L'intersyndicale de l'usine Bosch de Rodez a mis l'Etat en garde mardi face au "désastre économique" que représenterait la fermeture du site spécialisé dans les moteurs diesel, où entre 300 à 800 emplois sont menacés à court terme, selon elle.

Les syndicats (SUD, CGT, CFE/CGC, CFDT), reçus mardi à Paris par des conseillers du gouvernement, ont exprimé leur "inquiétude" quant à l'avenir du site d'Onet-le-Château (Aveyron), premier employeur privé du département avec 1.600 salariés, selon eux.

L'équipementier allemand doit moderniser ses deux lignes de production pour pouvoir fabriquer des injecteurs diesel nouvelle génération, la technologie actuelle devant "disparaître à l'horizon 2020/2021", explique Julien Rul (SUD). 700 personnes travaillent sur ces deux lignes, précise-t-il.

Or, "le projet actuel de la direction - qui n'est pas acté - serait de modifier une ligne sur deux", avec pour conséquence un sureffectif de "350 à 450" salariés. Sans aucun investissement, "700 à 800" personnes se retrouveraient "sur la paille", selon lui, et "la pérennité du site (serait) en jeu".

Ce scénario noir "condamnerait" en effet l'usine en raison des coûts fixes trop élevés, a abondé Pascal Raffanel (CFE-CGC), évoquant un "désastre économique" car le site représente "8.500 à 10.000 emplois indirects sur un bassin de vie de 80.000 habitants". L'équivalent de "la fermeture d'Airbus pour la région toulousaine ou la disparition de Peugeot sur la région de Sochaux".

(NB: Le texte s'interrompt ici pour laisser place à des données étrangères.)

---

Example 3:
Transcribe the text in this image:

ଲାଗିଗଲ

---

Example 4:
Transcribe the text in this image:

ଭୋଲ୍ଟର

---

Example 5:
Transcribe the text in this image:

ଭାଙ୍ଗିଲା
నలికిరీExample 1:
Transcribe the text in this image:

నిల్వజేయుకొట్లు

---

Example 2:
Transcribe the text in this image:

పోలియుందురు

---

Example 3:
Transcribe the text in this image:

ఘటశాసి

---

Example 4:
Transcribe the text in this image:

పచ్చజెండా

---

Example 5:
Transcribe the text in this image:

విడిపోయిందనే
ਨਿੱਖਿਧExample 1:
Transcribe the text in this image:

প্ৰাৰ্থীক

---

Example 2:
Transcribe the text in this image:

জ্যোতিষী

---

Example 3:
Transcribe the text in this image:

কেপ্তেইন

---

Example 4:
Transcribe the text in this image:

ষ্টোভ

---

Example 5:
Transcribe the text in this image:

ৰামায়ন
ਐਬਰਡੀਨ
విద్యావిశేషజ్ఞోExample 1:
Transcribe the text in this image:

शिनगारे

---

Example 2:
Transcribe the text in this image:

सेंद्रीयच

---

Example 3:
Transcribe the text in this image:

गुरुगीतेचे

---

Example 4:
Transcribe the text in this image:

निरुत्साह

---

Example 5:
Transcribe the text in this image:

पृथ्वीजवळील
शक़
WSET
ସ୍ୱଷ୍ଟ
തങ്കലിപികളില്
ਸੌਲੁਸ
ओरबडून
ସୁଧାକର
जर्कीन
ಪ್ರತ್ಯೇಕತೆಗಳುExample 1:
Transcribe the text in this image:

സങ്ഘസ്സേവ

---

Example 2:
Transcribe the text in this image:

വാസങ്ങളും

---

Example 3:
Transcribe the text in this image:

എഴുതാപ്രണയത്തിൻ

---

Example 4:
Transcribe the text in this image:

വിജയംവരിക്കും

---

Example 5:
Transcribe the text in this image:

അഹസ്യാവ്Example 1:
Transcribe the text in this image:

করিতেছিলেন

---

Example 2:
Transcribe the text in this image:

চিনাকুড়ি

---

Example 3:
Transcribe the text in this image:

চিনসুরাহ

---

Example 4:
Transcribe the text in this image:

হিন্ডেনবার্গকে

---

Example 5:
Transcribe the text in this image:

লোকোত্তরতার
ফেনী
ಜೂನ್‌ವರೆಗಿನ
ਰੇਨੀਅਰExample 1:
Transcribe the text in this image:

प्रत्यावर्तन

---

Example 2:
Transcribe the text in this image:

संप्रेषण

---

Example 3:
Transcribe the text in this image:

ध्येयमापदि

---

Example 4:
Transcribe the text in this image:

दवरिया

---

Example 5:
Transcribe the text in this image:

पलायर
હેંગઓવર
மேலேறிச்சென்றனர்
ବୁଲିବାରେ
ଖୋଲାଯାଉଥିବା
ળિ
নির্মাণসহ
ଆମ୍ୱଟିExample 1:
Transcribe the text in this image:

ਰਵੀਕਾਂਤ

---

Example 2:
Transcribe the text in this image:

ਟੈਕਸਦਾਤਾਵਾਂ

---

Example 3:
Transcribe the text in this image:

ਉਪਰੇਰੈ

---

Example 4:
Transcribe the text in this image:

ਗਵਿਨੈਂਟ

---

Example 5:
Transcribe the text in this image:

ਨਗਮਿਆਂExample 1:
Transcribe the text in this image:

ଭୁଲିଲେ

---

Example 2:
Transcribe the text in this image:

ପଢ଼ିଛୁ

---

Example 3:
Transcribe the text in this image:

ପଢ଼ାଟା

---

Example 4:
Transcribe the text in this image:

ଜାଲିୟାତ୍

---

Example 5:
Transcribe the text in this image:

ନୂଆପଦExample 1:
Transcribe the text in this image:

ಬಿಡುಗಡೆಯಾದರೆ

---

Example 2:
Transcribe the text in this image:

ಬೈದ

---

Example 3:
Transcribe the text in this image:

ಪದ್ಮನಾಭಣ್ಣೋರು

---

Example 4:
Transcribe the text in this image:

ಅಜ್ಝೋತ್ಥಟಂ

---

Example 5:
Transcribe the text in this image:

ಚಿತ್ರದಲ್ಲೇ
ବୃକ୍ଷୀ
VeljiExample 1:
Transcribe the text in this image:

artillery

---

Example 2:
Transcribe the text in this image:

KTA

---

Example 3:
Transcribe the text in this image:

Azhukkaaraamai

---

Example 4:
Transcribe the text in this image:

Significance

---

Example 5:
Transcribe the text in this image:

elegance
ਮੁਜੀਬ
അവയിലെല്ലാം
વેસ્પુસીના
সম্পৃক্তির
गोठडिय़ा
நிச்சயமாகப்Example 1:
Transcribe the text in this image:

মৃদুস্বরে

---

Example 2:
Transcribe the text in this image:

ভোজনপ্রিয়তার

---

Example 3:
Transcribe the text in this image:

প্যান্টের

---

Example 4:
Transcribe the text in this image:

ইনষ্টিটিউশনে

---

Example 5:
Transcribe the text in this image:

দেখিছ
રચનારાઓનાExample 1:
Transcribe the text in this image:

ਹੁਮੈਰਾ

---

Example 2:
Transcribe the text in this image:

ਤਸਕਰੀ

La direction de Bosch se déplacera le 26 janvier à Onet-le-Château pour y faire "des annonces", selon les syndicats.

"Si les investissements ne sont pas décidés là, ce sera trop tard", a affirmé Yannick Anglares (CGT). A l'inverse, une modernisation de l'appareil de production offrirait "un délai de 4 à 5 ans pour envisager une mutation industrielle du site".

En attendant, l'État doit intervenir auprès des constructeurs automobiles français pour qu'ils fassent "un peu de patriotisme industriel" en passant des commandes, a-t-il ajouté.

"L'État et les contribuables sont venus à la rescousse" de Renault et PSA quand ils étaient en grandes difficultés, à eux de renvoyer l'ascenseur "maintenant qu'ils se portent mieux", a appuyé M. Rul.

L'avenir du diesel s'est assombri après le scandale des moteurs diesel truqués de Volkswagen. Son impact sur la santé est également régulièrement mis en avant.

En visite à l'usine Bosch de Rodez, durant l'été 2016, Emmanuel Macron alors ministre de l'Économie et de l'Industrie avait dit ne pas vouloir "faire la chasse au diesel", relevant que son avenir "pass(ait) par l'innovation".